Dammit, I get stuck in the WL on a rainy weekend while the rest of you are whooping it up out there rft:

:smilewinkgrin: Looks like primo mtb territory.


----------



## Tass Over Teakettle (Jul 11, 2006)

Christine said:


> Dammit, I get stuck in the WL on a rainy weekend while the rest of you are whooping it up out there rft:
> 
> :smilewinkgrin: Looks like primo mtb territory.


Nah - you're not the only one. I'm stuck here at work while they're whooping it up.:bluefrown:

Beautiful pix.


----------



## formica (Jul 4, 2004)

psst, grrls, Shiggy is just one of the girls, really  

That was super fun. One of these years I won't let the lava get to me...


----------



## shiggy (Dec 19, 1998)

formica said:


> psst, grrls, Shiggy is just one of the girls, really  ...


I am too non-threatening for my own good sometimes. Wimmins is good people!


----------



## pacman (Jan 16, 2004)

*of course ..*



shiggy said:


> I am too non-threatening for my own good sometimes. Wimmins is good people!

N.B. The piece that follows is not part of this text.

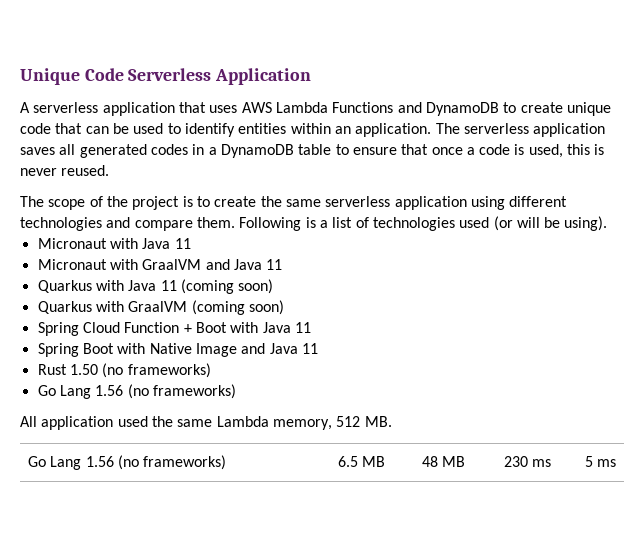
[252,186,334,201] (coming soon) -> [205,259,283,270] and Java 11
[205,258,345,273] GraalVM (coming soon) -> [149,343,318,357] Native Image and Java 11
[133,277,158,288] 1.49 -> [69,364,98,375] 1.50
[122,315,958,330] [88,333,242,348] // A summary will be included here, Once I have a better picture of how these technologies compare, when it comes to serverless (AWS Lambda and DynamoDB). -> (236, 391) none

you rode with the team from Boston.


----------



## formica (Jul 4, 2004)

Here's my contribution to the MRT pics. Let's just say this just took more than one person to accomplish...  :thumbsup:


----------



## shiggy (Dec 19, 1998)

formica said:


> Here's my contribution to the MRT pics. Let's just say this just took more than one person to accomplish...  :thumbsup:


Even though I was the only Person on the ride.


----------



## rzozaya1969 (Nov 28, 2004)

Hey! Pretty amazing trails, 

Thanks for sharing


----------



## gpsser (Jan 5, 2004)

Hey,

Sorry my ever volatile schedule did not work out for riding with you. I hope you found some riding down in the Portland/SW WA area. I had a load of fun haning out with a drill rig/crew at a prison.  

K


----------



## gabrielle (Jan 2, 2005)

formica said:


> Here's my contribution to the MRT pics. Let's just say this just took more than one person to accomplish...  :thumbsup:


hey, were you wearing Ryders?

*snerk*

gabrielle


----------



## ferday (Jan 15, 2004)

*shiggy....*

hey shiggy, where did you get that knee brace cover? what kind of brace do you ride with?

btw, nice pics girls (and guy), looks like a fun ride!


----------



## shiggy (Dec 19, 1998)

I use a higher end Breg brace (cheap on ebay).
A knee warmer under it to reduce chafing and a lycra knee warmer over it.


----------